Leyendas de Cabrera

La isla de Cabrera es la quinta en extensión de las Baleares. A unos pocos kilómetros del extremo sur de Mallorca, es hoy un Parque Nacional de extrema belleza y gran valor ecológico. Un territorio virgen que hasta hace unos años era terreno militar. Parece increible que un lugar tan pequeño pueda albergar tanta historias y leyendas.

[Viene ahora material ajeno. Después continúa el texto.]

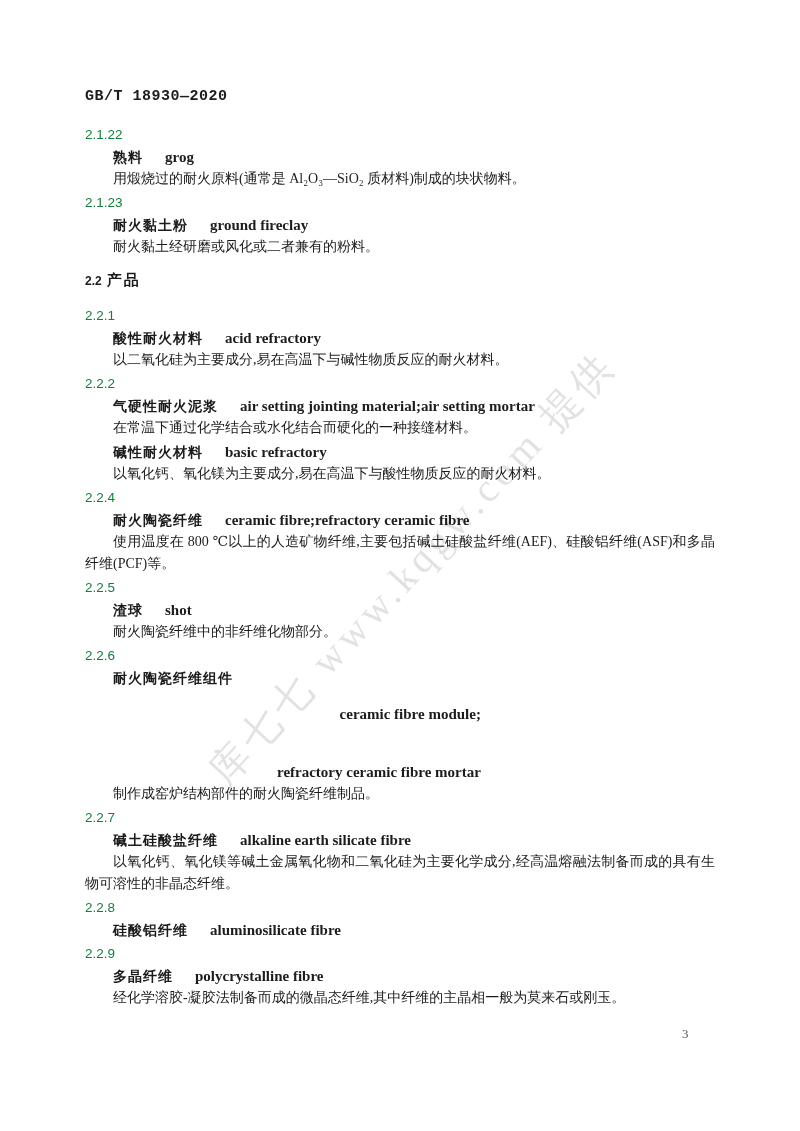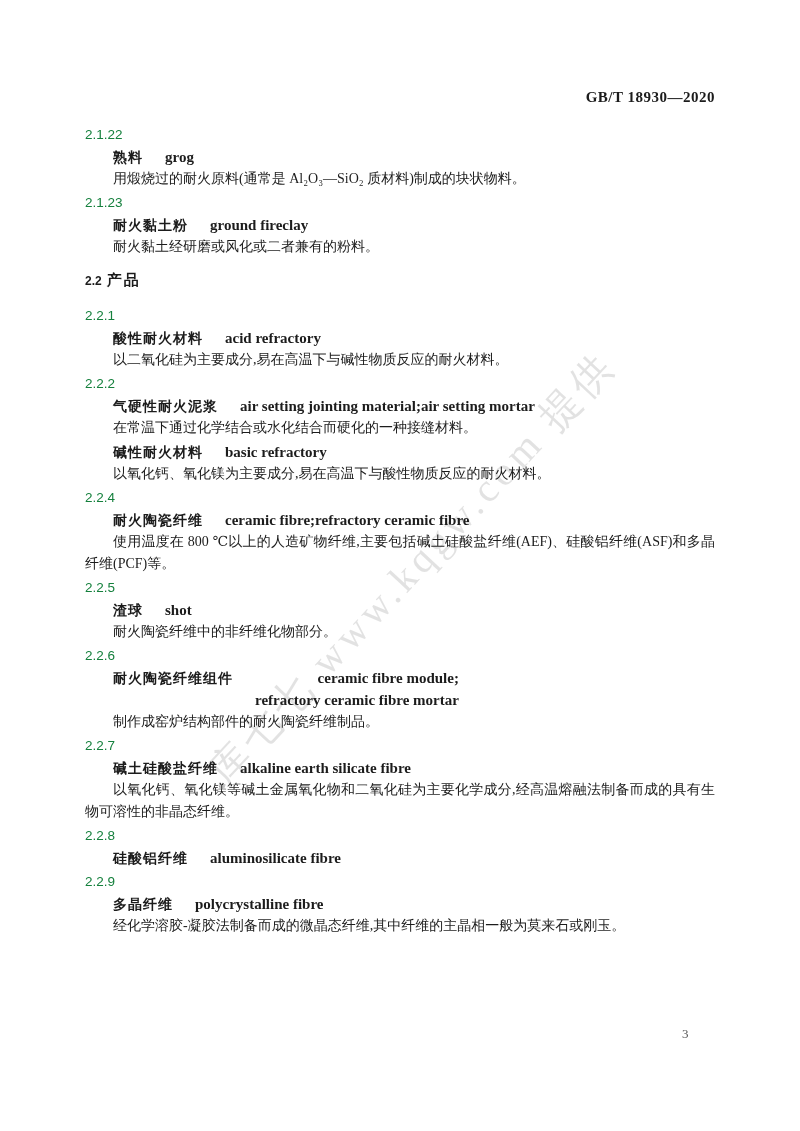--- a/index.html
+++ b/index.html
@@ -25,53 +25,54 @@
     pointer-events:none;
     z-index:0;
   }
   .content {
     position:absolute;
     left:85px; top:86px;
     width:630px;
     z-index:1;
   }
   .std-header {
-    text-align:right;
-    font-family:Liberation Serif, serif;
+    text-align:left;
+    font-family:Liberation Mono, monospace;
     font-weight:700;
     font-size:15px;
     line-height:22px;
     margin-bottom:16px;
     letter-spacing:0.5px;
   }
   .clause-num {
     font-family:"Liberation Sans","DejaVu Sans",sans-serif;
     font-size:13.5px;
     line-height:22px;
     color:#15803d;
   }
   .entry { margin-top:2px; }
   .term {
     padding-left:28px;
     line-height:22px;
     white-space:nowrap;
   }
-  .term-flex { display:flex; }
+  .term-flex { display:flex;gap:22px; }
   .en-stack { display:flex; flex-direction:column;align-items:flex-end; }
   .term-zh {
     font-family:"Liberation Sans","DejaVu Sans",sans-serif;
     font-weight:700;
     font-size:14px;
     margin-right:22px;
     letter-spacing:1px;
   }
   .term-en {
     font-family:"Liberation Serif","DejaVu Serif",serif;
     font-weight:700;
     font-size:15px;
+    margin-top:36px;
   }
   .def {
     font-family:"Liberation Serif","DejaVu Serif",serif;
     font-size:14px;
     line-height:22px;
     text-indent:28px;
     text-align:justify;
   }
   .section-heading {
     margin:11px 0 13px 0;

Podemos llegar a Cabrera en barco desde el puerto de la Colonia de Sant Jordi en menos de una hora. En el trayecto descubrimos que la isla es en realidad un pequeño archipiélago en el que Cabrera es la isla principal. El puerto de Cabrera se levantan un par de casas, las de la Guardia Civil, los refugios de pescadores y una modesta cantina. Como es un espacio protegido, es imposible quedarse a dormir aquí, solo se permite fondear una embarcación en el puerto si se obtienen los permisos correspondientes.

En Cabrera hay un castillo en ruinas que sirvió tiempo atrás para avistar las naves piratas que llegaban del norte de África. Junto al camino que lleva arriba está el cementerio de la isla, que contiene solo dos tumbas: la de un pescador mallorquín que se ahogó en sus costas y la de un aviador alemán que estrelló aquí su caza durante la II Guerra Mundial. La leyenda decía que el fantasma del alemán vagaba sin rumbo por las noches, hasta que una delegación del gobierno germano llegó aquí, exhumó sus restos y se los llevó a su tierra para darle descanso. Parece ser que por equivocación se llevaron los huesos del mallorquín. Ahora no solo sigue el fantasma del alemán vagando por los caminos de la isla, sino que también hay un espectro mallorquín dando vueltas, desorientado, en algún cementerio de la fría Alemania.

Escoltados por las curiosas y abundantes lagartijas de cola larga, negras y brillantes, llegamos a otro de los puntos de interés de la isla: La Cruz de los Franceses. Esta isla sirvió de prisión para miles de soldados napoleónicos después de la Guerra de Independencia. Fueron abandonados a su suerte, por lo que acabaron con todos los recursos alimenticios de la isla (frutales, cabras, conejos…) e incluso recurrieron al canibalismo. La otra gran leyenda de Cabrera es la de la Cueva del Francés, de ubicación incierta, a donde un prisionero conducía a sus compatriotas uno por uno bajo la promesa de compartir la comida que tenía escondida. Cuando llegaban a la cueva, el francés mataba al pobre ingenuo y se daba un festín con su carne. La comida era él.

Estas son las dos leyendas más famosas de Cabrera, aunque no haría falta recurrir a ellas para decidirse a visitarla. Sus aguas cristalinas esconden tesoros naturales submarinos de gran valor, su costa recortada guarda joyas como la Cueva Azul, que por un efecto óptico parece iluminada por focos desde abajo, su fauna y su flora son riquísimas… Suficientes atractivos para planear un día de excursión si estamos en Mallorca.